▶ Passage provided:
—————
Hey there,

So im trying to figure out how to significantly speed up my training (trying to 10x it) and im trying to figure out whats going on here. Im using PyTorch for framework and 4 sequential layers, Dense+conv1d+lstm+dense. I have a batch size of 80,000 and ran it on a K80 vs A100, I only saw a 14% increase in performance. In the given time frame the K80 completed 1400 Epochs and the A100 completed about 1600 Epochs. To me this likely means what im trying to do is NOT being bound by the GPU at all, as the hardware should have accounted for something like a 30x increase in performance yeah? I dont think RAM is the issue, the A100 has 80GB of HMB2 VRAM, more than what I ever use. So if its not GPU power, and not RAM. Its either CPU or Storage?

It seems I need to parallelize the training in order to get the speed im looking for?

Anyone have any insight?

Comments

You must log in or register to comment.

fnbr t1_iuj8h11 wrote on October 31, 2022 at 7:10 PM

Have you profiled your code? That would be the first thing I would do.

What sort of utilization of the GPU are you getting?
—————
▶ Provided information:
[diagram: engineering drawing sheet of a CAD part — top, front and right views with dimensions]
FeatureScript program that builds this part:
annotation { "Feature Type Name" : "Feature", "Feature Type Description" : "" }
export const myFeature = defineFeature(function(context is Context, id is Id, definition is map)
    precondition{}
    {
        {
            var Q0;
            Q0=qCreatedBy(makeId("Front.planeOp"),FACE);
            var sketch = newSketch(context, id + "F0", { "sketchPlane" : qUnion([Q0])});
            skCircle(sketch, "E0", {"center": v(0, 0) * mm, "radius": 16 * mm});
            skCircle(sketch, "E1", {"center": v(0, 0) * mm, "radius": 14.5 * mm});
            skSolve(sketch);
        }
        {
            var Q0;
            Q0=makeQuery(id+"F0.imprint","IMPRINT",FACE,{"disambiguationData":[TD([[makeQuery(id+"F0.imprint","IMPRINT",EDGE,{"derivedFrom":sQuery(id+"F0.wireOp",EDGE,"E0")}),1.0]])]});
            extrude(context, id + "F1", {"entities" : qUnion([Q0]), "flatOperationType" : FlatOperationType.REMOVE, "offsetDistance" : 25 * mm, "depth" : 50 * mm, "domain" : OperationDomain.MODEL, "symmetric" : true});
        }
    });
—————
▶ Problems:
1. Reproduce the part of the forum thread on slow GPU training starting with "You must log" and going on through "I would do.".
2. In the forum thread on slow GPU training, what batch size does the poster use?

▶ Exercise responses:
1.
You must log in or register to comment.

fnbr t1_iuj8h11 wrote on October 31, 2022 at 7:10 PM

Have you profiled your code? That would be the first thing I would do.

2. 80,000